El Chigüire Bipolar was founded by Juan Andrés Ravell, Elio Casale, and Oswaldo Graziani, who met in Caracas while sharing an office in the mid-aughts. Graziani and Ravell worked together on an animated series at Sony but were bristling under a lack of creative freedom. They teamed up with Casale to make Presidential Island, a cartoon series on YouTube that went viral in 2010, featuring the leaders of several Latin American countries partying together on a luxury yacht that gets shipwrecked, leaving them struggling to survive on a desert island.

They launched El Chigüire Bipolar on Blogspot, but it wasn't until they started posting their content to X (then known as Twitter) that the project spread like an "atomic bomb," Ravell recounted in an interview. Serving as a contributor for the site has since become an essential career stop for Venezuela's up-and-coming comedians.

Today there's no free press left in Venezuela. Chávez started shutting down newspapers and television stations in the mid-aughts. Eventually, criticizing the government meant bearing the risk of imprisonment and torture. News sites migrated abroad, including El Chigüire Bipolar—for the most part. The site's founders live in the United States, but the company that publishes the site is still based in Venezuela, along with many of its contributors.

So is El Chigüire Bipolar impervious to efforts by the Maduro regime to censor its content? That's currently being tested.

In November of last year, it published a story under the headline: "Diosdado congratulates Peruvian police for their performance against the Vinotinto." Diosdado Cabello is a former military officer, the country's second most powerful person, and the architect of many of Venezuela's most repressive policies. He played a direct role in the destruction of the free press, including suing El Nacional, one of Venezuela's oldest and most respected newspapers, into oblivion. As a former Chávez lackey turned influential party official, Cabello enjoys immense privileges, including hosting his own weekly late-night show on state television, Con El Mazo Dando, which awkwardly translates to "striking with a mallet."
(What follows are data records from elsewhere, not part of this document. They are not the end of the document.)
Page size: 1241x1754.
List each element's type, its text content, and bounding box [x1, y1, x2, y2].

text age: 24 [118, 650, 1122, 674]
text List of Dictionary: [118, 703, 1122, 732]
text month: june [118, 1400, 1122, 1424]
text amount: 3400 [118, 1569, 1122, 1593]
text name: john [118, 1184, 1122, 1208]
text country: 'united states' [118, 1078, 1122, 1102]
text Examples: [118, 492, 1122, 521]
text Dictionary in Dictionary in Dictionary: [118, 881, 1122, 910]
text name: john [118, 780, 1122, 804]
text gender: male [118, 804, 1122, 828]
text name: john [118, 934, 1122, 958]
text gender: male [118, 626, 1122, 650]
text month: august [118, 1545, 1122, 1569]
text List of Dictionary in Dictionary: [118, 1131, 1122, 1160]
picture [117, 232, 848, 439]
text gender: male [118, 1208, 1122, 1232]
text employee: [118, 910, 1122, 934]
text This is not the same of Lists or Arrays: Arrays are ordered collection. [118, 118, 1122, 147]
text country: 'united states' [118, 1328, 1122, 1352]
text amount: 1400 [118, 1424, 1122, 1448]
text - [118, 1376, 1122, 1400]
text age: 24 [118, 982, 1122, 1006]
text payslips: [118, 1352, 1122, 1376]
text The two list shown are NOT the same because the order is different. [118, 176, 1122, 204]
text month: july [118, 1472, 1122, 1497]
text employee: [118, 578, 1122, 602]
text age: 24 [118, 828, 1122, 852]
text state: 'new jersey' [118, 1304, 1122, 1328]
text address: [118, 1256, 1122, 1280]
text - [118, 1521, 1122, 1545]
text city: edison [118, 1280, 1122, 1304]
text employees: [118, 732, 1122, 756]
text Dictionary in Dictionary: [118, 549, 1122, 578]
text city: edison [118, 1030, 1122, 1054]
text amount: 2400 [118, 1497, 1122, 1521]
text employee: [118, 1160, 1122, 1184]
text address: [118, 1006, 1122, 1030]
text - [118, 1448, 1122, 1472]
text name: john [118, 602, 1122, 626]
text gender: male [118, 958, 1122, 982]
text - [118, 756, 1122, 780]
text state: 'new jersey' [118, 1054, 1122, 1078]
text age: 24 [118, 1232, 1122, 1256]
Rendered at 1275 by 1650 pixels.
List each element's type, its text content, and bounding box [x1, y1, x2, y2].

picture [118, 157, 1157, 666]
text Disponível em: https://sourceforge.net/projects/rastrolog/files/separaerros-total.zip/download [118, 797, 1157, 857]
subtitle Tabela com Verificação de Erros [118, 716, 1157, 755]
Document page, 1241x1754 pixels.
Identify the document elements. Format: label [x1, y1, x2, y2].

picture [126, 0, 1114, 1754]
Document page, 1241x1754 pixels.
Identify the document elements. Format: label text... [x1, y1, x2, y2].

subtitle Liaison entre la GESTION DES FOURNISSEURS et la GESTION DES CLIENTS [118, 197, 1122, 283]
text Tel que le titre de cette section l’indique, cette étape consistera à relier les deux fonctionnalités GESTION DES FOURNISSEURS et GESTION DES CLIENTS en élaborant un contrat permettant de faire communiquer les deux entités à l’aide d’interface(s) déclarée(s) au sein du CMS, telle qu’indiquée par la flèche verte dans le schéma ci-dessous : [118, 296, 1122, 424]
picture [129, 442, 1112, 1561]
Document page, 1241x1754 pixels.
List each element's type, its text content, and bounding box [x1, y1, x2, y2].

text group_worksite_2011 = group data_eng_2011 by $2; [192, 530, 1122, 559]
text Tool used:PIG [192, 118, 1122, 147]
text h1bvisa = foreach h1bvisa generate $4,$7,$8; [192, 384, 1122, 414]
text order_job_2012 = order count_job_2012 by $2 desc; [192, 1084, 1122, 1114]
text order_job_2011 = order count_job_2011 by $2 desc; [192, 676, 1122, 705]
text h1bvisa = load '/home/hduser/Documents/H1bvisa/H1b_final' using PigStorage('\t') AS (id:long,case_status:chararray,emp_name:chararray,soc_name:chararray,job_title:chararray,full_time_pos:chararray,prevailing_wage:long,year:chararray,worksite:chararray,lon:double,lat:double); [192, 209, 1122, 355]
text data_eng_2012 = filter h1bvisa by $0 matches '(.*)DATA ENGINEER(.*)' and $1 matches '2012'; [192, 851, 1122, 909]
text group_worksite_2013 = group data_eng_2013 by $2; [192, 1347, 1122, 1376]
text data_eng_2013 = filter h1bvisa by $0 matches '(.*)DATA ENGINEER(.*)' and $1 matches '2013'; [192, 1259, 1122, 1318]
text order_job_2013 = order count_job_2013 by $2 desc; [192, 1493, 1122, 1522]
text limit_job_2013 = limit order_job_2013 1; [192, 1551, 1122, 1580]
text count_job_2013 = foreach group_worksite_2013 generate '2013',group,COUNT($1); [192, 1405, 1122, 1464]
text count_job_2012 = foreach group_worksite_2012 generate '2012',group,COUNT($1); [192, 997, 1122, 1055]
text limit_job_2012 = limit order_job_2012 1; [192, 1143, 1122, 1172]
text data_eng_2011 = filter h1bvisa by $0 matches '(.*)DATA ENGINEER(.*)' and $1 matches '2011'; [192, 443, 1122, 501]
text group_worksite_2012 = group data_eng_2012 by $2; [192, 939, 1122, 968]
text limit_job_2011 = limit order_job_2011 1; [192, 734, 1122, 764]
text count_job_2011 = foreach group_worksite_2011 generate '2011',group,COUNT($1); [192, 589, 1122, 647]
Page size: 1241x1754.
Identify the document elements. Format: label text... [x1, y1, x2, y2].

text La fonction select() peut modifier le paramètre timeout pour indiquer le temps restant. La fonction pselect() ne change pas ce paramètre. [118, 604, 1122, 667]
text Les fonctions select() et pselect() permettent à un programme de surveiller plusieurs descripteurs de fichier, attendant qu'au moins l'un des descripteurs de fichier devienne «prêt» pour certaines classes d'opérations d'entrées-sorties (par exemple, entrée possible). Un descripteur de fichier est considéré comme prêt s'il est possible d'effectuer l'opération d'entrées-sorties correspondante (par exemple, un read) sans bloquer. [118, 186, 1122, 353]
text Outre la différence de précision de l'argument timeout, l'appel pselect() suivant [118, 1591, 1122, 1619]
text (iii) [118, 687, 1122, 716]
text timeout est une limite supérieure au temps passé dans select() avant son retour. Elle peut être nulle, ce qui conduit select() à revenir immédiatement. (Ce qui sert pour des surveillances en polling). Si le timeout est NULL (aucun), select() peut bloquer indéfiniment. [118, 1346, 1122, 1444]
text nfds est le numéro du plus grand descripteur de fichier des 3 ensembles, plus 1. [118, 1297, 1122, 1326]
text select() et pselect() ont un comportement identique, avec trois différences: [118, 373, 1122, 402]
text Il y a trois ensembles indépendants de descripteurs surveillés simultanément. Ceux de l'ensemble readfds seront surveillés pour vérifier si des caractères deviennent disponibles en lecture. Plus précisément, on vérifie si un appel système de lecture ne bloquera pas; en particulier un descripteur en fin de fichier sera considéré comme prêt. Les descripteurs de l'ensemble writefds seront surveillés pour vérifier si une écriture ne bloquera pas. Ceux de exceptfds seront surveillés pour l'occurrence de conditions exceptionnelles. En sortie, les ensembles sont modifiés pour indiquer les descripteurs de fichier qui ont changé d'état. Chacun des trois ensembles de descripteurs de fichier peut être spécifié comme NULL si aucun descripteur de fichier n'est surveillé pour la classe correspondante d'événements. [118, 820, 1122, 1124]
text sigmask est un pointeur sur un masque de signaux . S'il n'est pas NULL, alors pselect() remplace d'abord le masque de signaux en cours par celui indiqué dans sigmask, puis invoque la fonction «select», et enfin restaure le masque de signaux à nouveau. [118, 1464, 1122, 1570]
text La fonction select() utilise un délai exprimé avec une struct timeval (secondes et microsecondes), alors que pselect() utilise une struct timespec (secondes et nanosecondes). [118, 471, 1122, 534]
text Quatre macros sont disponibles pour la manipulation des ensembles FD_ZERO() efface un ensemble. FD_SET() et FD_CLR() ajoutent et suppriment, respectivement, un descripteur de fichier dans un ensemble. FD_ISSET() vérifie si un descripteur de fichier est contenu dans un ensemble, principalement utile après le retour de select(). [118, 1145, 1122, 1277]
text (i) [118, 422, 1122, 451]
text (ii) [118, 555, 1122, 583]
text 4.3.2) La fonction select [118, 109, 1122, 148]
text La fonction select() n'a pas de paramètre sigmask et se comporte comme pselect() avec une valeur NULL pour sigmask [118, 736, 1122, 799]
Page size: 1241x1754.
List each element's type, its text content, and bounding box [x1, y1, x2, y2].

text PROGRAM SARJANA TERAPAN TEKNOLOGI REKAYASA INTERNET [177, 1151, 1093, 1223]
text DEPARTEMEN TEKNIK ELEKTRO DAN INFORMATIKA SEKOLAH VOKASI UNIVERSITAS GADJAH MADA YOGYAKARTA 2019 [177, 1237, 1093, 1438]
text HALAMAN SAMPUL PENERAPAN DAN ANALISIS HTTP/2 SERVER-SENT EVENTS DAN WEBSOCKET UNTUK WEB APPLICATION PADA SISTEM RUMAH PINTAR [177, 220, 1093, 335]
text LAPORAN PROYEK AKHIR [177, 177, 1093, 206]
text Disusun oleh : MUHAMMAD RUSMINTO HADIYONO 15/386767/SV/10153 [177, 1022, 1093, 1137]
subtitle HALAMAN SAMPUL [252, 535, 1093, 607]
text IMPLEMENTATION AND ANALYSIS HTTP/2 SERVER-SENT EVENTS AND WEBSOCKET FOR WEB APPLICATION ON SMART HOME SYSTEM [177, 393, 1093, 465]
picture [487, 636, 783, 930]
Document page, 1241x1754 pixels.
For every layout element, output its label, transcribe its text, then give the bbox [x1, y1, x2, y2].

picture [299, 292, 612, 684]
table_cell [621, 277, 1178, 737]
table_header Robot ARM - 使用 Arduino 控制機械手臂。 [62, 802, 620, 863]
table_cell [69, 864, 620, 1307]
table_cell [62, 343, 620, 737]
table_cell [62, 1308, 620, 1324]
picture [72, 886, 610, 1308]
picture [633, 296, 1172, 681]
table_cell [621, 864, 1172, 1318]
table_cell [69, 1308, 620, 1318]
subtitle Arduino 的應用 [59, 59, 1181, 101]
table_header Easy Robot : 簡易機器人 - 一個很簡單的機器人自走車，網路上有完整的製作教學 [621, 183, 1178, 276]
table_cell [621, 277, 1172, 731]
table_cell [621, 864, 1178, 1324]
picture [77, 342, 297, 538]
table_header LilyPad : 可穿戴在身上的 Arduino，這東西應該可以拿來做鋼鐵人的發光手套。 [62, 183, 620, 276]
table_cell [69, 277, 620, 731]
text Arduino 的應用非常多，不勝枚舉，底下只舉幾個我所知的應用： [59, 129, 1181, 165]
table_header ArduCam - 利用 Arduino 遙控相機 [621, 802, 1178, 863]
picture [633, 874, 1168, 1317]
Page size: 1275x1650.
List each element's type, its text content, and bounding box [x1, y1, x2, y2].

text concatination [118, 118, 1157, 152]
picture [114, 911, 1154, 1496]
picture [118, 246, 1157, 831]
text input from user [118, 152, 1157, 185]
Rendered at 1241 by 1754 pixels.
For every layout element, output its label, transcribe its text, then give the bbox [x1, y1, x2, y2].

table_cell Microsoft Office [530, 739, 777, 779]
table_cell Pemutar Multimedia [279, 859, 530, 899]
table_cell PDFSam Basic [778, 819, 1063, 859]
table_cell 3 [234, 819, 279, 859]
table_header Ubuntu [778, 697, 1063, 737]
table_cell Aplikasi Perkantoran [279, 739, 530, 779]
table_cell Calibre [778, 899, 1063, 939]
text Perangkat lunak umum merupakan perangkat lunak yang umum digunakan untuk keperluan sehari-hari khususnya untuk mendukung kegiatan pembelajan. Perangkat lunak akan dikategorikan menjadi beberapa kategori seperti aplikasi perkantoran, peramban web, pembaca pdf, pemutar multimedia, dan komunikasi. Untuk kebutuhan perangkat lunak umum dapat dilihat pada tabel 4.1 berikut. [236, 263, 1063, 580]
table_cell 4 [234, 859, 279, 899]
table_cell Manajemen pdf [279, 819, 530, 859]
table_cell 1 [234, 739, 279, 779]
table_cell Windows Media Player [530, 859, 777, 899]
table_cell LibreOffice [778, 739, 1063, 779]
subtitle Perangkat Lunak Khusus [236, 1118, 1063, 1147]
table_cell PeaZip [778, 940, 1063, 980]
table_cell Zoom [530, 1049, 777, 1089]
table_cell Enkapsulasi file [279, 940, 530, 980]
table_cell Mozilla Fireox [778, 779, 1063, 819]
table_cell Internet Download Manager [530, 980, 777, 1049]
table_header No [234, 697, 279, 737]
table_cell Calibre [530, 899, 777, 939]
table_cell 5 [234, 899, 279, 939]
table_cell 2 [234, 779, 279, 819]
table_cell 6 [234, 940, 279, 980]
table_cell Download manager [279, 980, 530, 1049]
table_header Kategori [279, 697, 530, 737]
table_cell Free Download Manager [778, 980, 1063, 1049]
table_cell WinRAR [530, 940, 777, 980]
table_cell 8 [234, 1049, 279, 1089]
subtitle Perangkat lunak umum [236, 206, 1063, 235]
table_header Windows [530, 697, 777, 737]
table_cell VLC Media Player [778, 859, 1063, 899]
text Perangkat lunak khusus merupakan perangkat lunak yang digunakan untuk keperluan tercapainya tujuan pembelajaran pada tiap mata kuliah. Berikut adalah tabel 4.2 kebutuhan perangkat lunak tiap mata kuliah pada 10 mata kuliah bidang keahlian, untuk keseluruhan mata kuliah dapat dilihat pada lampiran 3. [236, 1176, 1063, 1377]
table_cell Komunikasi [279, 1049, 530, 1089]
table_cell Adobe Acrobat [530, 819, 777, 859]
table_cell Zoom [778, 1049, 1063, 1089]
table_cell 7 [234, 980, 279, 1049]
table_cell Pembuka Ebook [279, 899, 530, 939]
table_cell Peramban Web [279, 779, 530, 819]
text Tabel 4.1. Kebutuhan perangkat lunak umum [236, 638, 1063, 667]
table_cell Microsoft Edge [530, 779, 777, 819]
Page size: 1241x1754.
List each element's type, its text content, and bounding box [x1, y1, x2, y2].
Cabello is also head of the Special Command for Peace, an umbrella organization that coordinates Venezuelan's paramilitary squads, better known as colectivos. These repressive squads are responsible for violence against dissidents and controlling communities through terror. Vinotinto is Venezuela's national soccer team, and during the World Cup qualifier in Peru, a player was allegedly hit by the Peruvian police with a baton when trying to approach his fans.

"It gives me such nostalgia," El Chigüire Bipolar jokingly quoted Cabello as saying in response to the incident. "I remember how I used to break Julio Borges' nose every week with one of the chairs in the [National Assembly] chamber." (In 2013, Borges, an opposition leader, was injured in a congressional brawl.)

Cabello, who has been sanctioned by the United States and the European Union for human rights violations and corruption, often rails against perceived enemies of the socialist revolution on his broadcast. The joke about him congratulating Peruvian police apparently struck a nerve. On an episode of his show that aired on November 22, 2023, Cabello threatened El Chigüire Bipolar with legal action and implied that the founders would find themselves in tears in front of a judge. "This isn't a joke," he said. "They did it with the intention of spreading hate."

The repercussions of Cabello's threat aren't clear, and when contacted by Reason, a spokesperson for El Chigüire Bipolar declined to comment. The site hasn't mentioned Cabello in any of its coverage since the offending headline was published. Though the original article is still live online, its associated image is gone.

There are plenty of news sites doing real journalism about Venezuela from the safety of other countries, including Armando.Info, VPITV, and Monitoreamos. But El Chigüire Bipolar best captures the spirit of what the country has become, because it's nearly impossible to describe what's happened in Venezuela in straight prose.